Monday, 3 November 2025

Exercise (2.).17

Prove Proposition (2.21).


Proposition (2.21) 

Let $a = p_1^{e_1} × p_2^{e_2} × ⋯ × p_k^{e_k}$ and $b= p_1^{f_1} × p_2^{f_2} × ⋯ × p_k^{f_k}$ be the decompositions of $a$ and $b$ and $e_j ≥ 0$ and $f_j ≥ 0$. Then the gcd is given by $$\gcd (a, b) = p_1^{\min(e_1, f_1)} × p_2^{\min(e_2, f_2)} × ⋯ × p_k^{\min(e_k, f_k)}$$


The $\gcd(a,b)$ is a divisor of both $a$ and $b$. That means, for some integers $j,k$ 

$$ j \times \gcd(a,b) = a \quad \land \quad k \times \gcd(a,b) = b $$

Some, or all, of the prime factors of $a$ are in $\gcd(a,b)$. In addition, $\gcd(a,b)$ contains no primes that are not in $a$ because then $\gcd(a,b)$ would not be a factor of $a$. Similarly, some, or all, of the prime factors of $b$ are in $\gcd(a,b)$, and $\gcd(a,b)$ contains no primes that are not in $b$.

Also, $\gcd(a,b)$ contains only primes that are in both $a$ and $b$. If it contained a prime that was in $a$ but not $b$, then $\gcd(a,b)$ would not be a factor of $b$. Similarly, if it contained a prime that was in $b$ but not in $a$, then $\gcd(a,b)$ would not be a factor of $a$.

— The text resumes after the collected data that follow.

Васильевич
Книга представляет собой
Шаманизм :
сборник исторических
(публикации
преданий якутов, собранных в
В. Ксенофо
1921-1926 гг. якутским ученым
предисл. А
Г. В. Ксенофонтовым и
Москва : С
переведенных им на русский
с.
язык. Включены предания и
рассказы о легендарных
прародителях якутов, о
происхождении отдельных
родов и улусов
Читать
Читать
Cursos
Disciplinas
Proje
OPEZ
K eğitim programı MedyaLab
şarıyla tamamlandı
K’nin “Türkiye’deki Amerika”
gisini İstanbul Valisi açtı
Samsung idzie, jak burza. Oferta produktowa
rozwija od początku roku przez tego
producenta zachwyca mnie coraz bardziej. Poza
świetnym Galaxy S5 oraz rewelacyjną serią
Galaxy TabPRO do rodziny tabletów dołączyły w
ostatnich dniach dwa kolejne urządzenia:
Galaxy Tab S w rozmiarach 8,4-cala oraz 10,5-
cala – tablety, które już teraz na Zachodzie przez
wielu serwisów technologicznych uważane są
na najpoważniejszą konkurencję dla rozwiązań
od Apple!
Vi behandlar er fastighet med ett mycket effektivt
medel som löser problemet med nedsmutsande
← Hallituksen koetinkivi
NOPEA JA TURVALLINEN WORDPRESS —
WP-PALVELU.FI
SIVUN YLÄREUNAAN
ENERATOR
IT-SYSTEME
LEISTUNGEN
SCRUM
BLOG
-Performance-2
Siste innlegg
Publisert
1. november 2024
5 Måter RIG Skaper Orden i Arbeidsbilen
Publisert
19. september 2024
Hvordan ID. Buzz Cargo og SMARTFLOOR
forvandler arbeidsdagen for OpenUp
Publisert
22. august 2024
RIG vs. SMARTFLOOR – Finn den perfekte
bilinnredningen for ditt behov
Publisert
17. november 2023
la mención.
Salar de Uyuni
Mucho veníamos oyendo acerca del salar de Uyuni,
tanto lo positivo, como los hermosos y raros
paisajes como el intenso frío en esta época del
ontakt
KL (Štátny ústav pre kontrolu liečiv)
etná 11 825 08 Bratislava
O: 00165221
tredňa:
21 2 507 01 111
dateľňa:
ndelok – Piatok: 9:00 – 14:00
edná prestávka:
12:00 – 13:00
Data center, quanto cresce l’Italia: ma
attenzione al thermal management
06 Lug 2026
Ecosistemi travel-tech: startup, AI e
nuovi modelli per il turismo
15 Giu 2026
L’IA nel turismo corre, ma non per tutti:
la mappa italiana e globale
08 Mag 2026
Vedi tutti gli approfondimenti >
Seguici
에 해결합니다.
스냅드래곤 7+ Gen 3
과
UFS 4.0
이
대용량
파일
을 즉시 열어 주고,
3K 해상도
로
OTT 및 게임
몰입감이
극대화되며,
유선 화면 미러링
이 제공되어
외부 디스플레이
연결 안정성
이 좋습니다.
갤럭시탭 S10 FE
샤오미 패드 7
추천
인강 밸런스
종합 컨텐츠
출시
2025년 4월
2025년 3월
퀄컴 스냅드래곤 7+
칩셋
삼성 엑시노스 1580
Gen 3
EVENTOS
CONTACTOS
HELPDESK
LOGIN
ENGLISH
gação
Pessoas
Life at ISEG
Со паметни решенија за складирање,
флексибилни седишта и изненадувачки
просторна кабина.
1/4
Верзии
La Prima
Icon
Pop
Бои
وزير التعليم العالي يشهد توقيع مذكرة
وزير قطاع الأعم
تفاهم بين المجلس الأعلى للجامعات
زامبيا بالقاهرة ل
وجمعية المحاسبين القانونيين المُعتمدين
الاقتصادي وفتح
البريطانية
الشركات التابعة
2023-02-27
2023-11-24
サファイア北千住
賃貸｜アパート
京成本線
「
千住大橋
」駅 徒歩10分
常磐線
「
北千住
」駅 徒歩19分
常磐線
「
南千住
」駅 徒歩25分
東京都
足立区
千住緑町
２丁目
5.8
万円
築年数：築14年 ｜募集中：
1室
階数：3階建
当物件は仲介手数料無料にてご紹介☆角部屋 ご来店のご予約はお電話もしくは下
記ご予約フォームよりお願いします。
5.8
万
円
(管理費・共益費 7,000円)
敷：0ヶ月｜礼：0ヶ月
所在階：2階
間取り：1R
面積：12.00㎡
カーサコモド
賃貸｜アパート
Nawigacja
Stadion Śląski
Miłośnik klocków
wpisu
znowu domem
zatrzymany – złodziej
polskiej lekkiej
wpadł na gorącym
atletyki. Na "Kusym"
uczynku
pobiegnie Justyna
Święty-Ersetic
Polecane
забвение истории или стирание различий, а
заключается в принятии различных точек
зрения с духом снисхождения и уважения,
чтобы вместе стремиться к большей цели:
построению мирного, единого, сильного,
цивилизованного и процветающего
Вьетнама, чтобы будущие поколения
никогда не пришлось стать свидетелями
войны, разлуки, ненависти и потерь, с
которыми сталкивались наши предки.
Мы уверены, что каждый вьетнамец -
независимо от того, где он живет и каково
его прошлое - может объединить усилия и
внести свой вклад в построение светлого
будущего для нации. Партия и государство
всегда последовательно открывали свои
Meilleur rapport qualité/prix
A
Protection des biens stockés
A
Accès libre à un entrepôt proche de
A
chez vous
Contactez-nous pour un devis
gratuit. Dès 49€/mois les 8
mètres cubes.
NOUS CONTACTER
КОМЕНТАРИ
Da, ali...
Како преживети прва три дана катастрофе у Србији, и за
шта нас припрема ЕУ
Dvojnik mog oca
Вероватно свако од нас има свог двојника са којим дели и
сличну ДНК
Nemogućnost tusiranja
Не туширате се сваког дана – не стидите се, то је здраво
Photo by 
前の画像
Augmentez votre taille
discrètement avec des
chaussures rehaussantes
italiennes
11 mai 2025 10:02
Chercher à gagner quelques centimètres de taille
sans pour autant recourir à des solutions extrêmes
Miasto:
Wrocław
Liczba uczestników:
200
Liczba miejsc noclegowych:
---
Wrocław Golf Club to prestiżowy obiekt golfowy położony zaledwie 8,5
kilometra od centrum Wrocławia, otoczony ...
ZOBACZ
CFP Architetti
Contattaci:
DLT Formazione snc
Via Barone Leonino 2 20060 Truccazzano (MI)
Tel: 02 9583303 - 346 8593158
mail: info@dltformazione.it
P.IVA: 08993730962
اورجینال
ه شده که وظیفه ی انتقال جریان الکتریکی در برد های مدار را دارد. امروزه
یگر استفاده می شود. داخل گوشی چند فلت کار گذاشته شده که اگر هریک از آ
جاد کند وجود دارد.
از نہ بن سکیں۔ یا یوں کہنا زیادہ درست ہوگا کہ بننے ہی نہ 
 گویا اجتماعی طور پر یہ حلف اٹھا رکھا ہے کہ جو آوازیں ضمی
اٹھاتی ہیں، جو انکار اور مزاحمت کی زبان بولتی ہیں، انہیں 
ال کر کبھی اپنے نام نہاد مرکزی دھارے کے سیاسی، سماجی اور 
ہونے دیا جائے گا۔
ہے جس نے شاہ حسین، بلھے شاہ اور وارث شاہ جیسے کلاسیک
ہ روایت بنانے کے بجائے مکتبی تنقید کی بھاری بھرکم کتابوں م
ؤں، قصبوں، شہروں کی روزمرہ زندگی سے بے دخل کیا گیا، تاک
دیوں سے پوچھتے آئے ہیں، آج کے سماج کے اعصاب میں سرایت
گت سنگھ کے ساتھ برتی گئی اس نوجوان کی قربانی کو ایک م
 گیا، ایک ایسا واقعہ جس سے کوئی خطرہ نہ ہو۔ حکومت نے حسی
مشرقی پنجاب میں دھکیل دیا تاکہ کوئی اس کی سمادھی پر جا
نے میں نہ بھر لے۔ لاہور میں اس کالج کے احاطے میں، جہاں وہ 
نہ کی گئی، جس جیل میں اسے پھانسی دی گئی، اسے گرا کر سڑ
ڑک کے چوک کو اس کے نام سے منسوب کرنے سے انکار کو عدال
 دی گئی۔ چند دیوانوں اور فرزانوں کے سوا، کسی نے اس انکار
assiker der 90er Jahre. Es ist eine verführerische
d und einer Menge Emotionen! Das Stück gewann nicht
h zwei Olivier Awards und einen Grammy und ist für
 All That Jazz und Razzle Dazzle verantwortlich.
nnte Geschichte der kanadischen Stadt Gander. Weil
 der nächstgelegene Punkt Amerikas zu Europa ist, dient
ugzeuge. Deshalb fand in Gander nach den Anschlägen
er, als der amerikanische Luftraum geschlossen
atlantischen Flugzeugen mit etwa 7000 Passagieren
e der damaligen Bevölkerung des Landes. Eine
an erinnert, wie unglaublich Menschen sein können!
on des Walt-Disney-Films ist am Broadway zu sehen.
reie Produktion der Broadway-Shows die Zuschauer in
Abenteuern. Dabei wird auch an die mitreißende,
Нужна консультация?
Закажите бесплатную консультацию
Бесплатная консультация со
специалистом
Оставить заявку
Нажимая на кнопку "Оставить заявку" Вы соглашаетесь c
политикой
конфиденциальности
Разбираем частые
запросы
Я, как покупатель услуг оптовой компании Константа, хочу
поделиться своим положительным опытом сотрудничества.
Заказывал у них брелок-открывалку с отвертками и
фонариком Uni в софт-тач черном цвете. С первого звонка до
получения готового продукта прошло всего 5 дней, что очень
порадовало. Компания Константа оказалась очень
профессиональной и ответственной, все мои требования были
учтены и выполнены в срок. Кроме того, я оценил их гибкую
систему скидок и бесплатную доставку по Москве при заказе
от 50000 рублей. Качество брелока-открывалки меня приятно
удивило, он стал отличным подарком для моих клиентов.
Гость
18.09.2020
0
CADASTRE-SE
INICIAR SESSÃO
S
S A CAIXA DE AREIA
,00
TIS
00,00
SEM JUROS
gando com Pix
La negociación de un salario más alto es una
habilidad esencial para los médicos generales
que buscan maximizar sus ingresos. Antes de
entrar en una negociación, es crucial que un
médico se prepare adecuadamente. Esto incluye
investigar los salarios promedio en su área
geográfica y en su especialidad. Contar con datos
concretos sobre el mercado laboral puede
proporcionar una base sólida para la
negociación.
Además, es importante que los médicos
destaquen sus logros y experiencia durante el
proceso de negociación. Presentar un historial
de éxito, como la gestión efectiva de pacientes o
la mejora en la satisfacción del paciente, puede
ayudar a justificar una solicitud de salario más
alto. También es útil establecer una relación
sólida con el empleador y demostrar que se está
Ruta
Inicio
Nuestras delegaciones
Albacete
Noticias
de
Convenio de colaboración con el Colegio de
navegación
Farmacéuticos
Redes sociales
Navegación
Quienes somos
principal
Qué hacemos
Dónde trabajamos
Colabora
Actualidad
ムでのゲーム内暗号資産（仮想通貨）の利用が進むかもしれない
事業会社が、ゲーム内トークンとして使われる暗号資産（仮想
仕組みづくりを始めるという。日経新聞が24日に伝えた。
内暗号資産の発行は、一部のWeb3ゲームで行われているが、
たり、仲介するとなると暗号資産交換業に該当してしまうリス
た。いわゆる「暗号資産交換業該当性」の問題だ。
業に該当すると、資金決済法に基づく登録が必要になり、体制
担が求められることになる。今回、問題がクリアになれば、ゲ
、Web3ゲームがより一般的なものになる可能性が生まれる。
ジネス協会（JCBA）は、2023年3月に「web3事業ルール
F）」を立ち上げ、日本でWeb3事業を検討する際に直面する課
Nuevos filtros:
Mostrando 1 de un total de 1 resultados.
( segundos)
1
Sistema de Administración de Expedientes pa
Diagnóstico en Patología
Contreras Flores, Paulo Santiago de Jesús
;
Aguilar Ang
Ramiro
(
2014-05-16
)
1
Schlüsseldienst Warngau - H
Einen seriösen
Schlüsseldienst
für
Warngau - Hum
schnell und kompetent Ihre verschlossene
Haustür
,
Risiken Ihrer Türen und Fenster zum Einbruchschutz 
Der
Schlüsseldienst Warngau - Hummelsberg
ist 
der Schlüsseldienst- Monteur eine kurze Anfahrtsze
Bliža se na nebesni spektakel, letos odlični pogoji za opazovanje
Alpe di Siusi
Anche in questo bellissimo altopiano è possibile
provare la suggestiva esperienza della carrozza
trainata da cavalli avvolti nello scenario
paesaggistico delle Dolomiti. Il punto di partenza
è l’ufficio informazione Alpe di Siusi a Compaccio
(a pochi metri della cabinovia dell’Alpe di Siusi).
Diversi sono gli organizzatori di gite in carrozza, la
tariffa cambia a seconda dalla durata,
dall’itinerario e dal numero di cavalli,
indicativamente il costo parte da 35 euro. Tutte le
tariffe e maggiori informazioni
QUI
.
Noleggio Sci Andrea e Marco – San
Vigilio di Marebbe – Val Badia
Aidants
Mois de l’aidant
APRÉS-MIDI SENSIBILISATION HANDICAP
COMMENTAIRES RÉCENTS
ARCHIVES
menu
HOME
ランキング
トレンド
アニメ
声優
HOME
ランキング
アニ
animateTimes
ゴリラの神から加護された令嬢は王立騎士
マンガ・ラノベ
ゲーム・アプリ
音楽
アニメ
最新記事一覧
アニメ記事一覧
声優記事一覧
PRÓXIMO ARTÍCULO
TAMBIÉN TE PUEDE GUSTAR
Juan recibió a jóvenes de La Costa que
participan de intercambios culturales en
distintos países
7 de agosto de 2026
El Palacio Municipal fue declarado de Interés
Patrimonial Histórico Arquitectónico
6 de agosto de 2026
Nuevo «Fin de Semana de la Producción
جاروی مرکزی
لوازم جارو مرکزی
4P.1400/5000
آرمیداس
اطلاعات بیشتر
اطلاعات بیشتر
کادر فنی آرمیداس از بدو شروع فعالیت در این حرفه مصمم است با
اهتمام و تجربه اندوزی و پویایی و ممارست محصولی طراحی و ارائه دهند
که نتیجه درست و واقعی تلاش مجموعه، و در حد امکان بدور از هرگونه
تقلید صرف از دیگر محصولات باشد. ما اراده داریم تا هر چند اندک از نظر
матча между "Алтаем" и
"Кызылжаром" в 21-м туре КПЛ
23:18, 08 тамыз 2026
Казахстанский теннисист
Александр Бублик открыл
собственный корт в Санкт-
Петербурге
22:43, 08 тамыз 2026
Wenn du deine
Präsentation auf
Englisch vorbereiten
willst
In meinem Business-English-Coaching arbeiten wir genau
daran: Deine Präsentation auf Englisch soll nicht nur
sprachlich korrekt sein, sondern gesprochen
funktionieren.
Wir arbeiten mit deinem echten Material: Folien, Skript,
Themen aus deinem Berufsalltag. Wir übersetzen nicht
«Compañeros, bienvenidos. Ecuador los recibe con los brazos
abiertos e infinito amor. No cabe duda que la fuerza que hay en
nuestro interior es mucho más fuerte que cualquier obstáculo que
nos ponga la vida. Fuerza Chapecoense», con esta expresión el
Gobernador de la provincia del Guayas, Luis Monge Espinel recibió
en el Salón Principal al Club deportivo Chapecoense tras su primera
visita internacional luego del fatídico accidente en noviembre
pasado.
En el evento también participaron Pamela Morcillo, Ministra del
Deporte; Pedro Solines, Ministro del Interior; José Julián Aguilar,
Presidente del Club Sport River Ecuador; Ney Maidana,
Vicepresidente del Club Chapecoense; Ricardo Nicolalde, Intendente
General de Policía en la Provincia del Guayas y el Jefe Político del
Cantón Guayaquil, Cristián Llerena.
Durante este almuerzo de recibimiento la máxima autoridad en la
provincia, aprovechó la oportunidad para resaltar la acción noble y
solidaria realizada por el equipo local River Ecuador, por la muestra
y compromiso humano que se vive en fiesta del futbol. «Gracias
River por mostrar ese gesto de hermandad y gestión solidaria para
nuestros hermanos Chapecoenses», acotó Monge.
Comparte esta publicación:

If a prime $p$ occurs $\alpha \ge 0$ times in $a$ and $\beta \ge 0$ times in $b$, where $\alpha \ne \beta$ then it occurs $\min(\alpha, \beta)$ in $\gcd(a,b)$. If it occurred more frequently then $\gcd(a,b)$ would not be a divisor of both $a$ and $b$. If it occurred fewer times, then $\gcd(a,b)$ would not be the greatest common divisor.

This is equivalent to Proposition (2.21).